"Sir James!--I know you thought there were excuses--almost justification--for what that poor creature did. I was a boy of fifteen at the time you made your famous speech, and I only know it by report. You spoke, of course, as an advocate--but I have heard it said--that you expressed your own personal belief. Wherever the case is discussed, there are still--as you know--two opinions--one more merciful than the other. If the line you took was not merely professional; if you personally believed your own case; can you give me some of the arguments--you were probably unable to state them all in court--that convinced you? Let me have something wherewith to meet my mother. She won't look at this altogether from the worldly point of view. She will have a standard of her own. Merely to belittle the thing, as long past and forgotten, won't help me. But if I could awaken her pity!--if you could give me the wherewithal--"
Sir James turned away. He walked to the window and stood there a minute, his face invisible. When he returned, his pallor betrayed what his steady and dignified composure would otherwise have concealed.

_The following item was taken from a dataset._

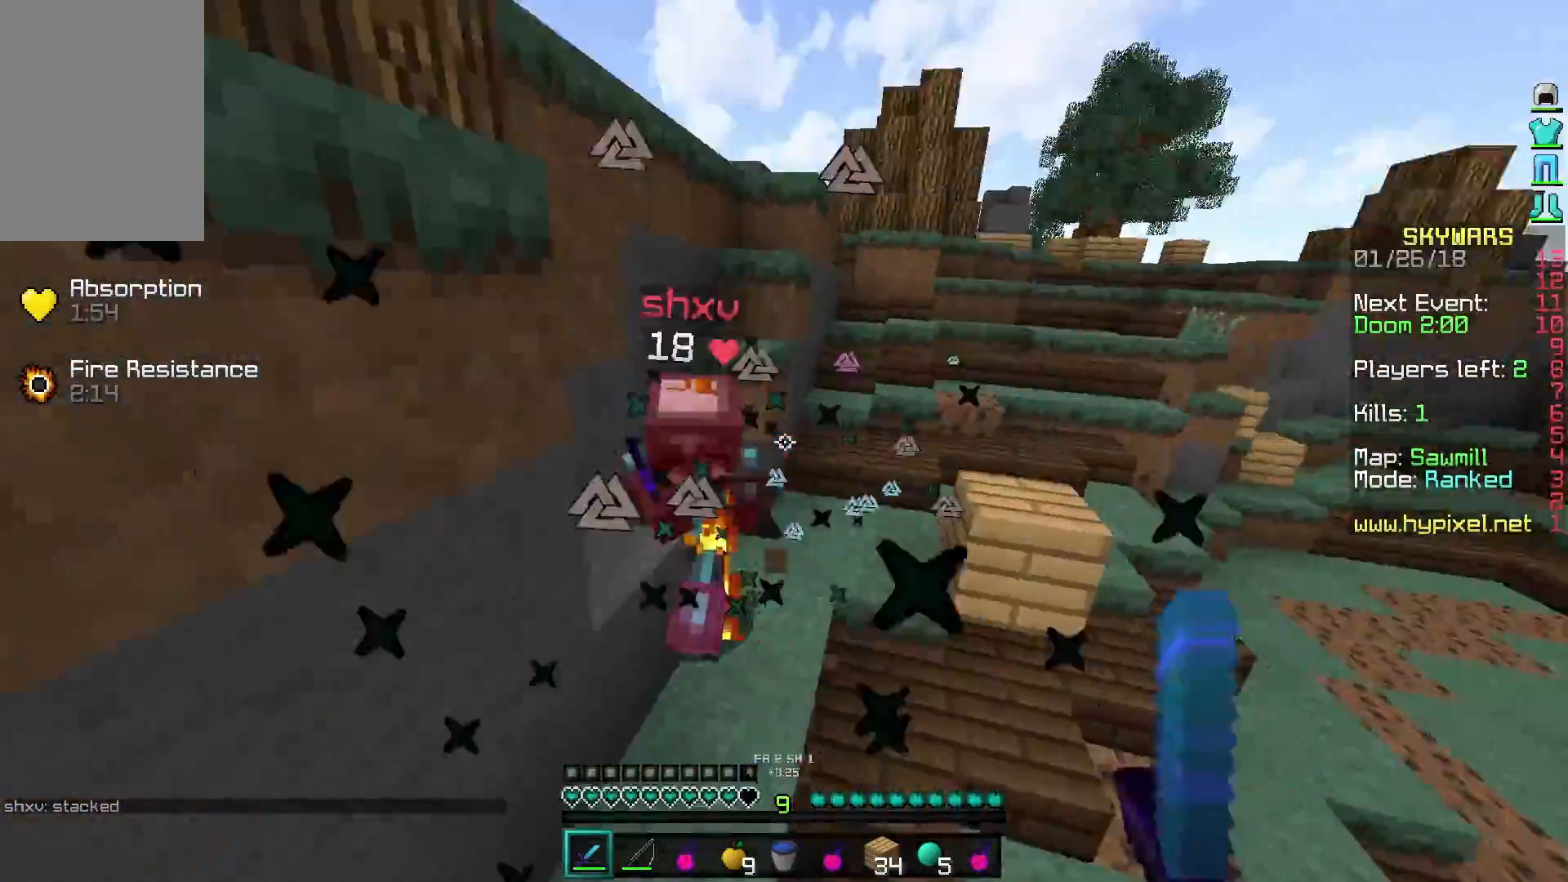
Gameplay with keyboard and mouse; each line is a JSON object with the keys and mouse buttons held at the frame after it. "events" lists presses ("down") and releases ("up") of "a", "d", "s", "w", "mouse_left" and "mouse_right" between this image and that frame as [ms after this image, input, new state], when the widget could be followed in between. "mouse_left", "mouse_right" = the "left", "right" buttons of the "mouse" list. No other keys are recorded. Fast repeated clicks can show as one long hold. Mouse movement is not recorded.
{"keys": ["w"], "mouse": [], "events": [[67, "a", "down"], [67, "mouse_left", "up"], [117, "a", "up"], [117, "mouse_left", "down"], [217, "mouse_left", "up"], [217, "mouse_right", "down"], [267, "mouse_left", "down"], [317, "mouse_left", "up"], [317, "mouse_right", "up"], [367, "mouse_left", "down"], [367, "mouse_right", "down"], [467, "mouse_left", "up"], [467, "mouse_right", "up"]]}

"I can tell you what Mrs. Sparling told me--in prison--with the accents of a dying woman--what I believed then--what I believe now.--Moreover, I have some comparatively recent confirmation of this belief.--But this is too public!"--he looked round the library--"we might be disturbed. Come to my room to-night. I shall go up early, on the plea of letters. I always carry with me--certain documents. For her child's sake, I will show them to you."

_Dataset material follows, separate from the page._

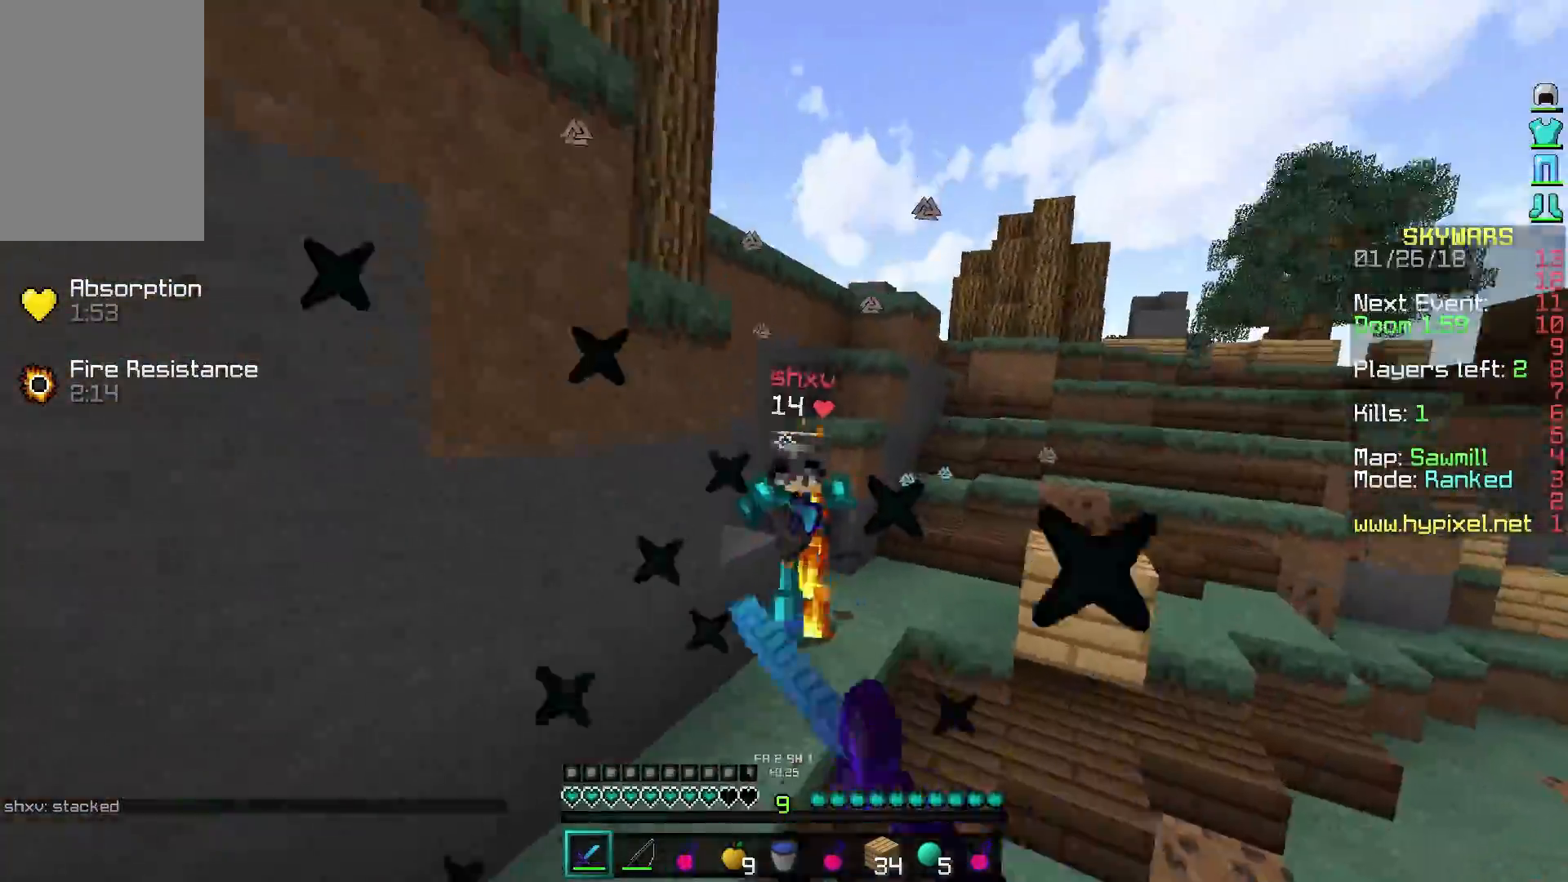
{"keys": ["w"], "mouse": [], "events": [[17, "mouse_left", "down"], [17, "mouse_right", "down"], [67, "mouse_left", "up"], [67, "mouse_right", "up"], [317, "mouse_right", "down"], [417, "mouse_right", "up"]]}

At the last words the voice of the speaker, rich in every tender and tragic note, no less than in those of irony or invective, wavered for the first time. He stooped abruptly, took up the book he had been reading, and left the room.
Marsham, too, went up-stairs. As he passed along the main corridor to his room, lost in perplexity and foreboding, he heard the sound of a woman's dress, and, looking up, saw Alicia Drake coming toward him.
She started at sight of him, and under the bright electric light of the passage he saw her redden.
"Well, Oliver!--you stayed a good while."
"Not so very long. I have been home nearly an hour. I hope the horses went well!"
"Excellently. Do you know where Sir James is?"
It seemed to him the question was significantly asked. He gave it a cold answer.